+++ Records shown
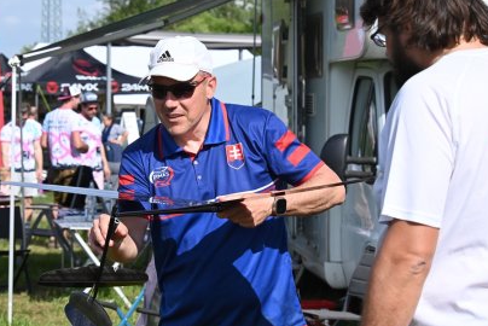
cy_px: 197
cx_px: 224
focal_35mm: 123
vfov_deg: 11.2
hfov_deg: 16.6
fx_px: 1668
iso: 1000
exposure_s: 1/1600
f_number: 11
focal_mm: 100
++++++
[Your assignment] Set down every entry exactly; omit the pictures.

[Answer for this exercise]
cy_px: 197
cx_px: 224
focal_35mm: 123
vfov_deg: 11.2
hfov_deg: 16.6
fx_px: 1668
iso: 1000
exposure_s: 1/1600
f_number: 11
focal_mm: 100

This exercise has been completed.